Treatment is divided into pharmacological management and lifestyle adjustment. There is no cure to prevent migraines and triggers are usually not obvious or do not exist. This is very frustrating for parents.  What is most important is keeping a diary and seeing if a trigger is found, such as lack of sleep, too much caffeine (soft drinks) or exercise in the sun.

Pharmacological Management

  • Acute treatment – the simplest, safest medication is ibuprofen at an adequate dose given as soon as possible.  This ‘rescue’ treatment should be administered at the earliest sign. Make sure the dose is 8 – 10 mg per kg.  If vomiting is a feature a wafer of ondasetron should be considered.  More complex medications are available for the older child and adolescent including a group of medications called ‘Tryptans’ which have been very effective in adults.
  • Preventative treatment – When the headaches are frequent and debilitating it is worth considering preventative treatment. There are a number of medications that have been used in the past including antihistamines, anti hypertensives and epilepsy medications, which have been found to lessen frequency when compared to placebo.

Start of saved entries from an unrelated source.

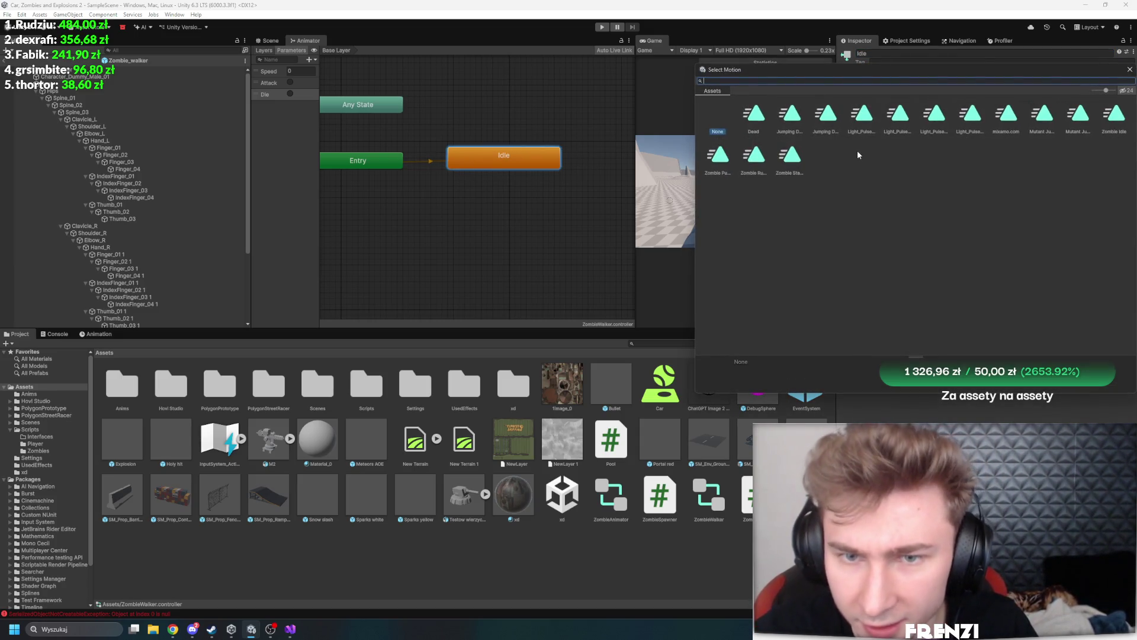
{"action": "left_click", "coordinate": [862, 116]}
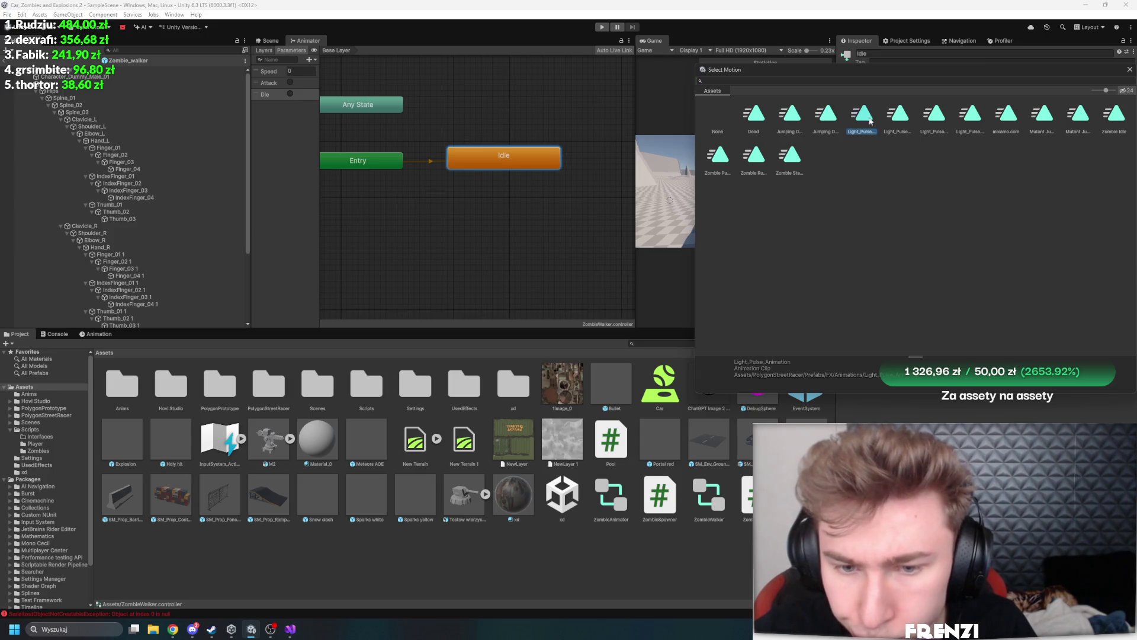
{"action": "key", "text": "Right"}
{"action": "key", "text": "Right"}
{"action": "key", "text": "Right"}
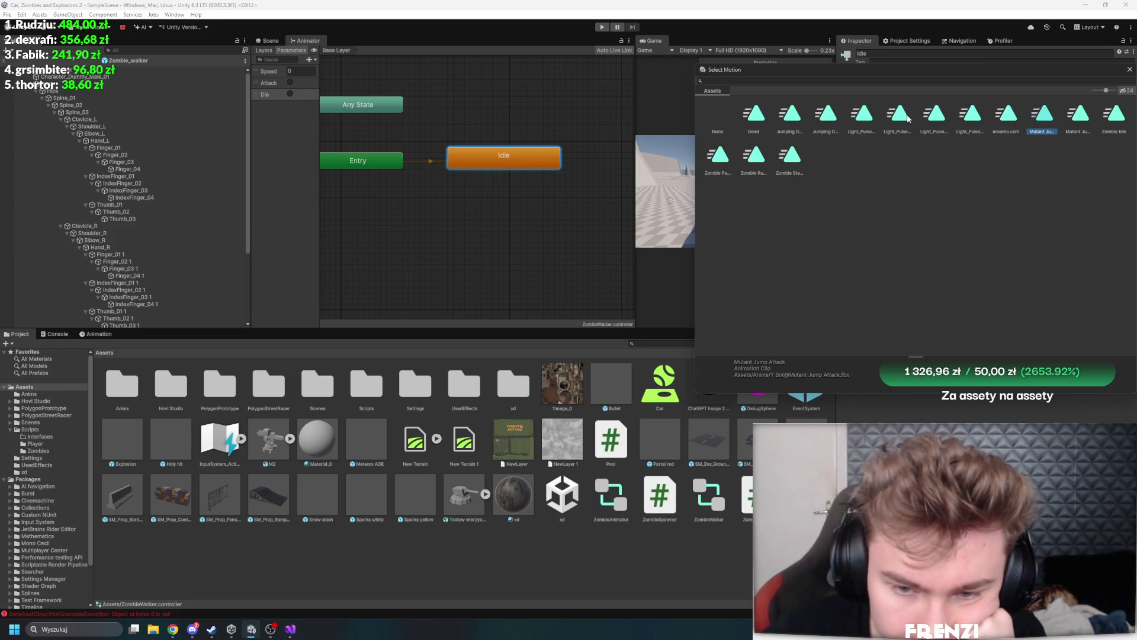
{"action": "key", "text": "Right"}
{"action": "key", "text": "Right"}
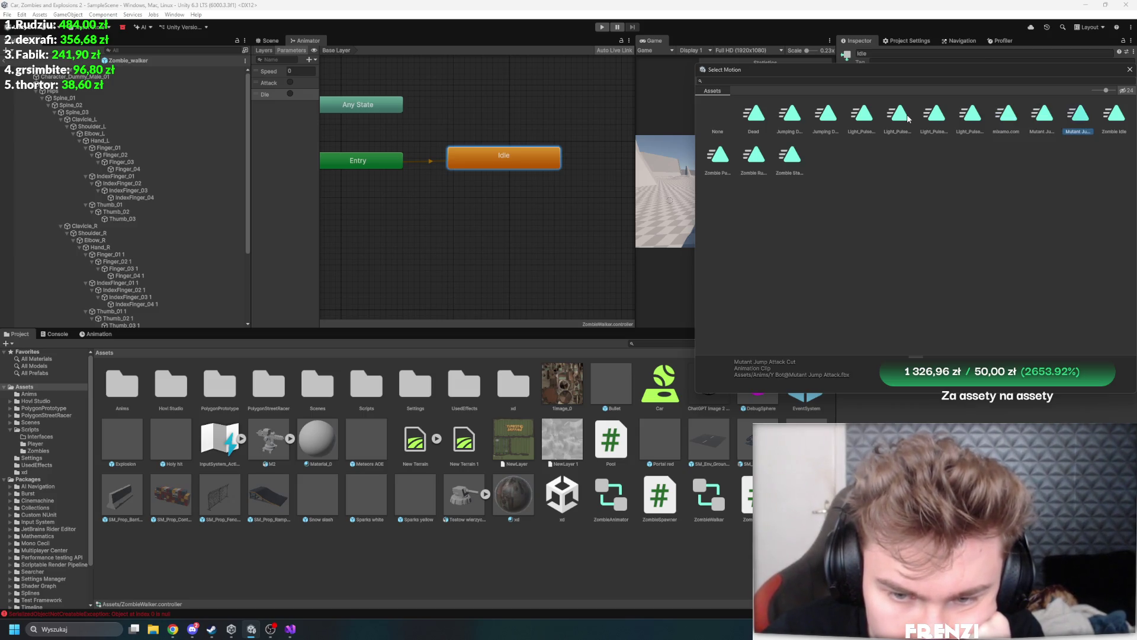
{"action": "key", "text": "Return"}
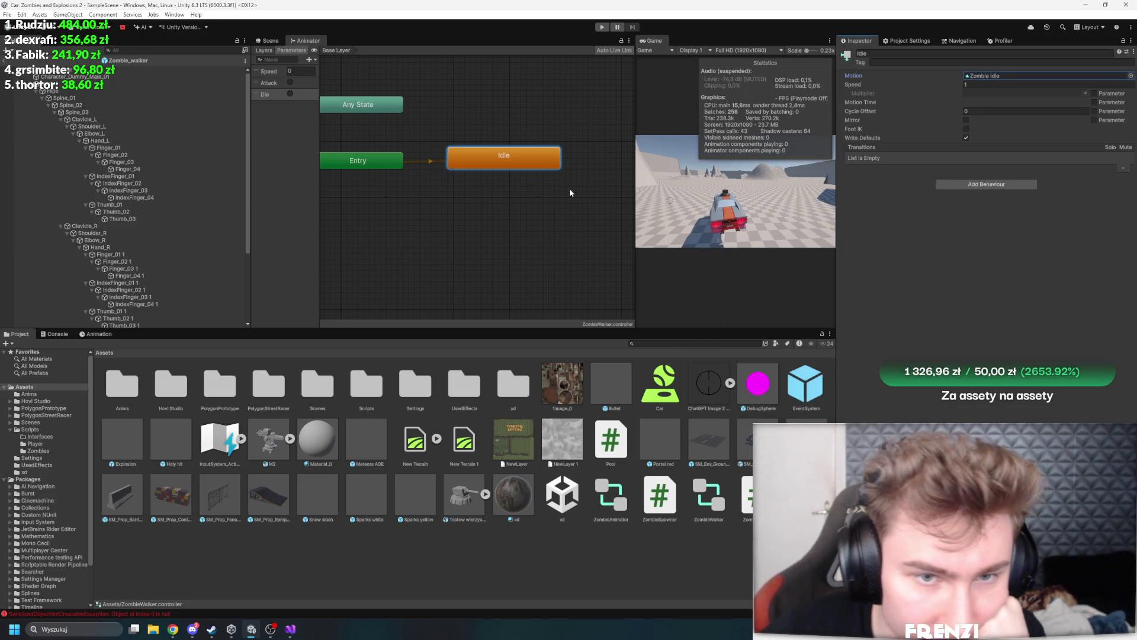
Add a second empty state named Move next to Idle in the graph
{"action": "left_click_drag", "start_coordinate": [635, 158], "coordinate": [733, 159]}
{"action": "right_click", "coordinate": [613, 157]}
{"action": "mouse_move", "coordinate": [658, 160]}
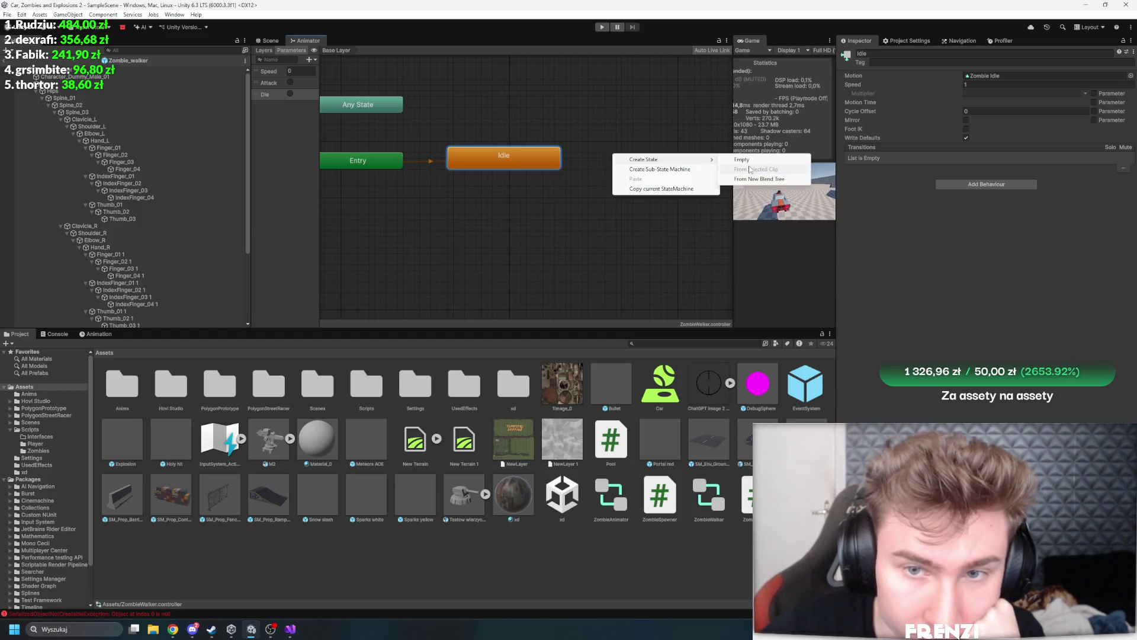
{"action": "left_click", "coordinate": [749, 159]}
{"action": "left_click", "coordinate": [942, 58]}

Non-Pharmacological management

General measures to improve a child’s lifestyle will lessen the frequency and intensity of migraines.  This includes adequate sleep, removing caffeine and additives from the diet, exercise and maintaining optimal weight.  None of this will ‘cure’ the migraine which some parents are hoping will happen but it will help to make them manageable.  Many parents feel ‘stress’ is a trigger but this is probably related to sleep disturbance than anything else.

In the acute setting, at the onset of headache, ensuring the child is placed in a dark quiet cool room to try and fall asleep is probably the most important  treatment.

What is the outcome ?

The good news is that childhood migraines usually ‘burn out’ and do not necessarily mean that the child will have headaches as an adult.

Myths tales and tips. 

Migraines belong to that group of illnesses that are targeted by alternative practitioners

  • There is no evidence that alternative therapy such as chiropractic treatment has any affect.  There are some small studies that suggest adults with low coenzyme Q10 or riboflavin can be helped but this has not been found in paediatrics.  Unfortunately migraines belong to that group of illnesses where there is no obvious cure. This means they are a target for alternative practitioners who prey on desperate parents, offering expensive treatments which  unfortunately are not backed up by any evidence.
  • Keeping a diary will accurately determine whether there is a need for more aggressive treatment and is important way of monitoring how treatments are working
  • A ‘brain scan’ is nearly always normal with typical migraines. It is sometimes done to allay parental anxiety and  this should be in the form of an MRI to avoid unnecessary radiation.
  • There is little evidence that they are due to ‘allergies’. Wish they were, as it would make treatment  easier.